How the First US President was Influenced by the Stoics
How the First US President was Influenced by the Stoics
George Washington, known for his exemplary self-discipline and mental composure, is a figure in whom many see the influence of Stoicism. Unlike some of the other Founding Fathers, he lacked a classical education. Nevertheless, according to Eliot Morison’s The Young Man Washington (1932), Washington was indeed inspired by Stoic philosophy.
Morison attributed Washington’s self-discipline to a philosophy of life acquired in his late teens from his friends the Fairfaxes. The Fairfax family, although devout Christians, drew considerable inspiration from the writings of Plutarch, Marcus Aurelius, and other classical authors influenced by Stoicism. Although there’s no evidence that Washington had studied the writings of ancient Stoics in great depth himself, Morison argues that he clearly absorbed Stoic values, early in his life, from conversations with the Fairfaxes during his frequent visits to their Belvoir estate.
“The mere chapter headings are the moral axioms that Washington followed through life.”
However, Washington had read at least one book on Stoicism, Seneca’s Morals by Way of Abstract (1702) translated by Sir Roger L’Estrange.
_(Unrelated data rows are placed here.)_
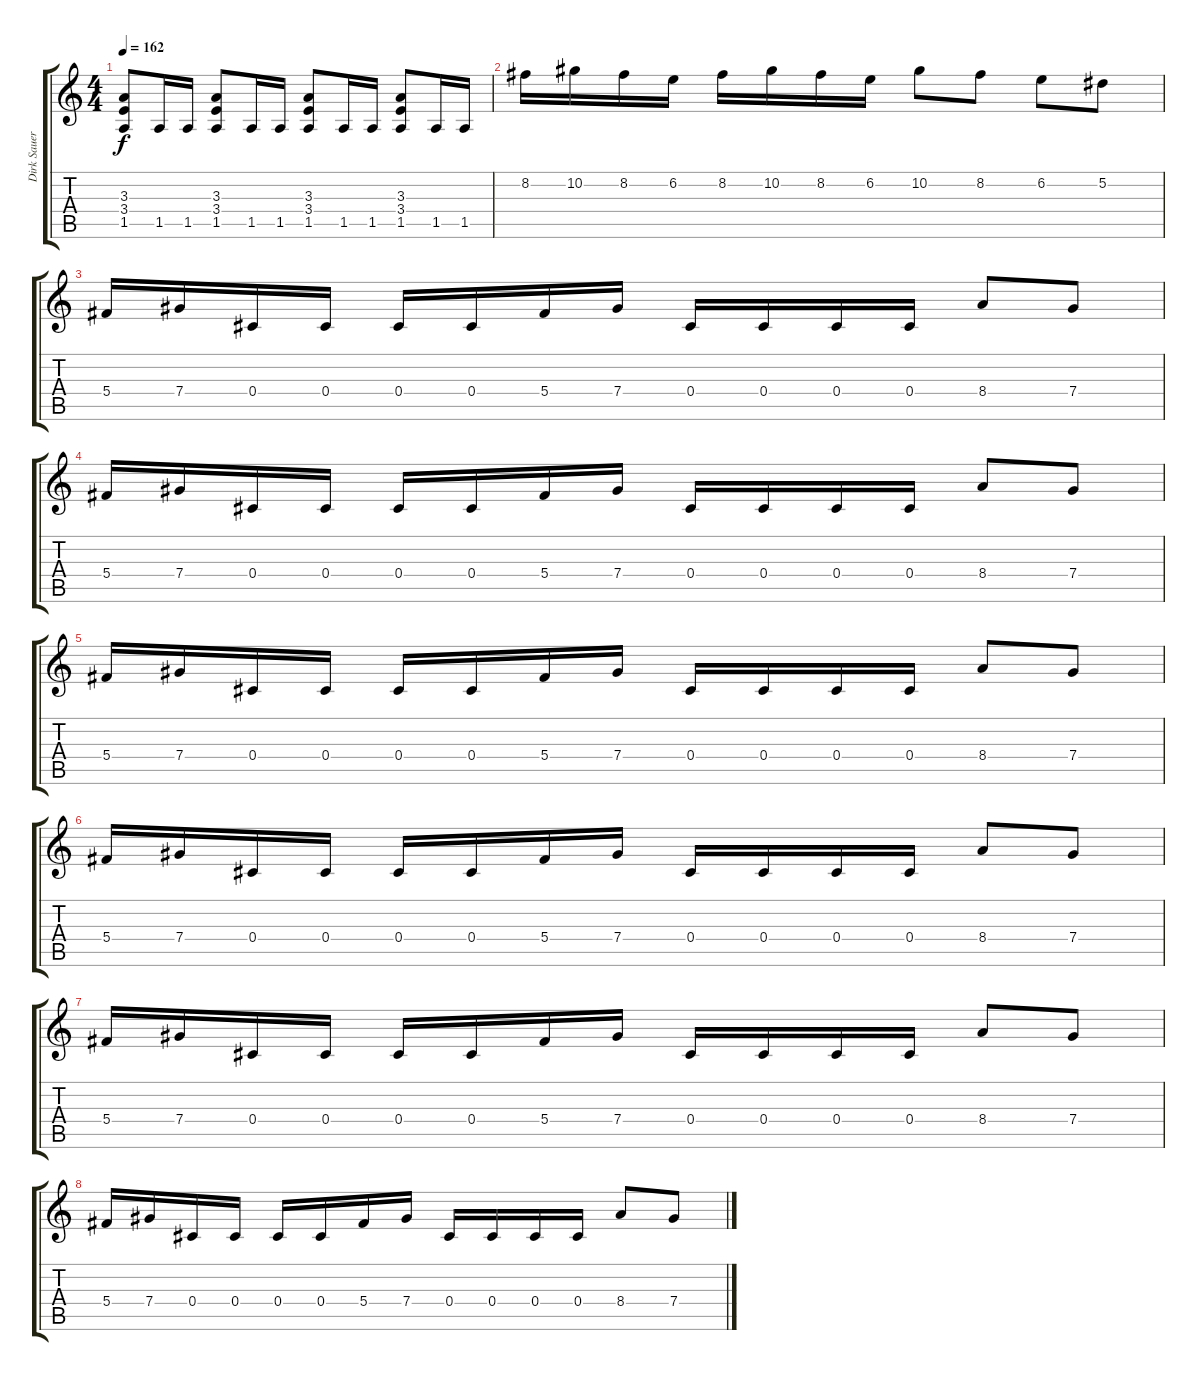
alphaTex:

\track ("Dirk Sauer" "Dirk Sauer") {instrument distortionguitar}
\staff {score tabs}
\tuning (Eb4 Bb3 Gb3 Db3 Ab2 Eb2) {hide}
\ts (4 4)
\tempo 162
\clef g2
\ks c
(3.3 3.4 1.5).8{dy f} 1.5.16 1.5.16 (3.3 3.4 1.5).8 1.5.16 1.5.16 (3.3 3.4 1.5).8 1.5.16 1.5.16 (3.3 3.4 1.5).8 1.5.16 1.5.16 |
8.2.16 10.2.16 8.2.16 6.2.16 8.2.16 10.2.16 8.2.16 6.2.16 10.2.8 8.2.8 6.2.8 5.2.8 |
5.4.16 7.4.16 0.4.16 0.4.16 0.4.16 0.4.16 5.4.16 7.4.16 0.4.16 0.4.16 0.4.16 0.4.16 8.4.8 7.4.8 |
5.4.16 7.4.16 0.4.16 0.4.16 0.4.16 0.4.16 5.4.16 7.4.16 0.4.16 0.4.16 0.4.16 0.4.16 8.4.8 7.4.8 |
5.4.16 7.4.16 0.4.16 0.4.16 0.4.16 0.4.16 5.4.16 7.4.16 0.4.16 0.4.16 0.4.16 0.4.16 8.4.8 7.4.8 |
5.4.16 7.4.16 0.4.16 0.4.16 0.4.16 0.4.16 5.4.16 7.4.16 0.4.16 0.4.16 0.4.16 0.4.16 8.4.8 7.4.8 |
5.4.16 7.4.16 0.4.16 0.4.16 0.4.16 0.4.16 5.4.16 7.4.16 0.4.16 0.4.16 0.4.16 0.4.16 8.4.8 7.4.8 |
5.4.16 7.4.16 0.4.16 0.4.16 0.4.16 0.4.16 5.4.16 7.4.16 0.4.16 0.4.16 0.4.16 0.4.16 8.4.8 7.4.8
It contains excerpts from Of Benefits, Of a Happy Life, Of Anger, Of Clemency and twenty-eight of the Epistles. “The mere chapter headings”, Morison says, “are the moral axioms that Washington followed through life.” For example: It is the Part of a Great Mind to despise Injuries.
Washington’s Favourite: Cato
Seneca recommends adopting a role model and, preferring Romans to ancient Greeks, he says “Choose therefore a Cato”.
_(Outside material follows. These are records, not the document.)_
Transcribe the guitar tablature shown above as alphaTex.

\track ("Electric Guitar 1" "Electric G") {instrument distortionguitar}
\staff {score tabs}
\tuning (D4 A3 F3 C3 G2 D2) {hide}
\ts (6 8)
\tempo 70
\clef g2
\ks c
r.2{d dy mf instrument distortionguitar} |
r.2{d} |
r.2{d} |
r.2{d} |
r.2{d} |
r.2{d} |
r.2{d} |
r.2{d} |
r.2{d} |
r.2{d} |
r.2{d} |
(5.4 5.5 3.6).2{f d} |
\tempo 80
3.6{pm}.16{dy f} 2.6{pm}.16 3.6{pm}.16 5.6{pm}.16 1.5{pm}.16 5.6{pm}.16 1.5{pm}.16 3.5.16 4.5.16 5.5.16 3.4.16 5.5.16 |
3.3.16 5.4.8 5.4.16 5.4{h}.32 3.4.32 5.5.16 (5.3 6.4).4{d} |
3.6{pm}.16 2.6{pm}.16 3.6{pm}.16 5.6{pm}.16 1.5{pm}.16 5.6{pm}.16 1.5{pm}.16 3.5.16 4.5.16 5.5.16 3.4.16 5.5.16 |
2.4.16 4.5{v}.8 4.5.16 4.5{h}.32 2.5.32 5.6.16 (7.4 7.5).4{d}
For we must indeed have someone according to whom we may regulate our characters; you can never straighten that which is crooked unless you use a ruler. — Seneca, Moral Letters, 11
Consequently, Washington’s favourite historical figure did indeed come to be the Roman Stoic hero, Cato the Younger, the subject of one of Plutarch’s most memorable biographies. Cato had died opposing Julius Caesar in the Great Civil War that ended the Roman Republic. Washington adored Joseph Addison’s play Cato, a Tragedy (1712), which he read together with his first love, Sally Fairfax. He quoted it in a letter to her and even wanted them to act together in private performances of it.
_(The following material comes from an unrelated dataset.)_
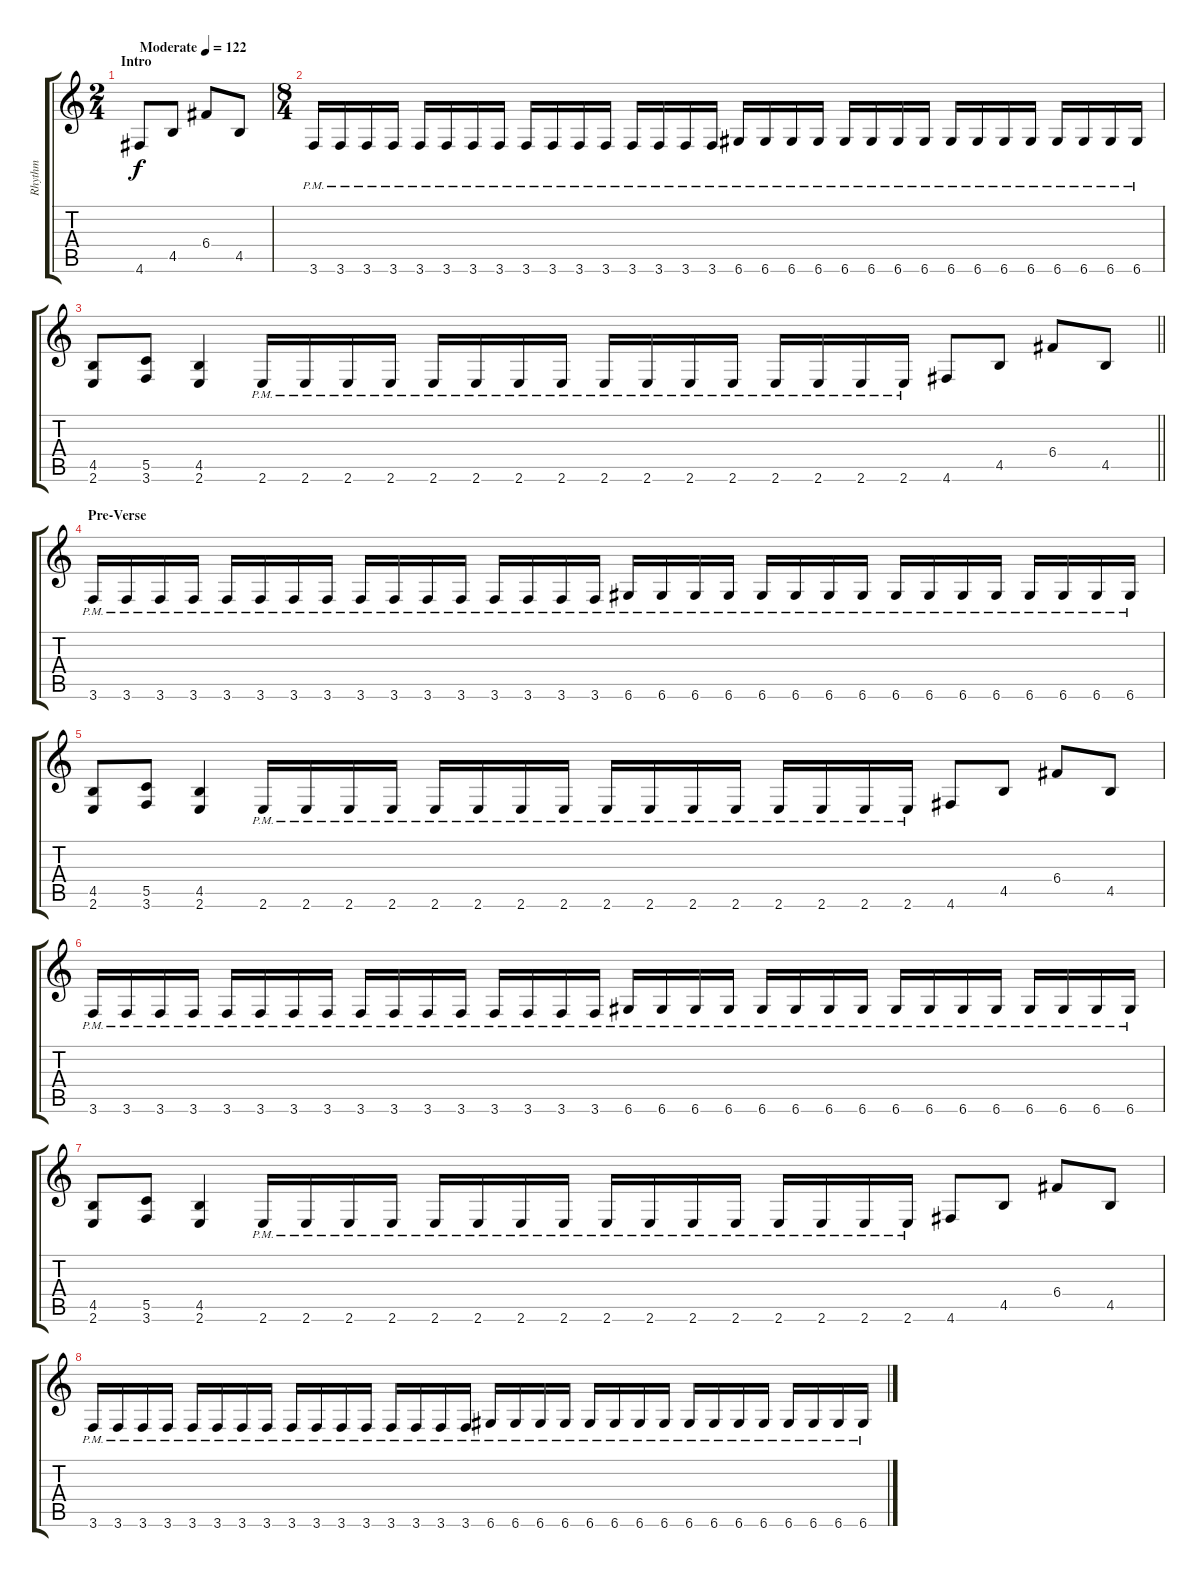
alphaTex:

The play represents Cato as a moral exemplar and the supreme embodiment of republican values:
Not all the pomp and majesty of Rome
Can raise her senate more than Cato’s presence.
His virtues render our assembly awful,
They strike with something like religious fear,
And make even Caesar tremble at the head
Of armies flush’d with conquest.
Washington fell so in love with the play that he reputedly arranged to watch a performance of it with the Continental Army camped at Valley Forge, which he had put on to raise their morale. It’s easy to see why he would have found it so inspiring when it contains famous lines such as the following:
Better to die ten thousand thousand deaths
Than wound my honour.
And,
’Tis not in mortals to command success,
But we’ll do more, Sempronius — we’ll deserve it.
Indeed, Washington paraphrased those lines in a letter addressed to his friend and fellow-soldier Benedict Arnold: “It is not in the power of any man to command success; but you have done more — you have deserved it.”
Another Founding Father, Benjamin Franklin, was an admirer of the same play. In his Autobiography he describes using a notebook to track his efforts to cultivate his own moral virtues, adding “This my little book had for its motto these lines from Addison’s Cato:”
Here will I hold. If there’s a power above us
(And that there is, all nature cries aloud
Thro’ all her works),
He must delight in virtue;
And that which he delights in must be happy.
Washington’s interest in the play appears to have been enduring. Later, when he wished to retire from public life, he quoted the following lines:
Let me advise thee to retreat betimes
To thy paternal seat, the Sabine field,
Where the great Censor toil’d with his own hands,
And all our frugal ancestors were blest
In humble virtues, and a rural life.
There live retired, pray for the peace of Rome;
Content thyself to be obscurely good.
When vice prevails, and impious men bear sway,
The post of honour is a private station.
Although he was no scholar of Stoic philosophy, as we’ve seen, Washington was exposed to its teachings early on, through his conversations with Sally Fairfax and reading L’Estrange’s edition of Seneca. It was Joseph Addison’s Cato, a Tragedy, though, which really exemplified Stoicism for him and inspired him until the day he died. It’s therefore no coincidence, I think, if we see many traces of Stoic virtue embodied by Washington throughout his life.
(I’m indebted, for most of the key information above, to H.C. Montgomery’s short essay, ‘Washington the Stoic’, in The Classical Journal, vol. 31, no. 6, Mar 1936.)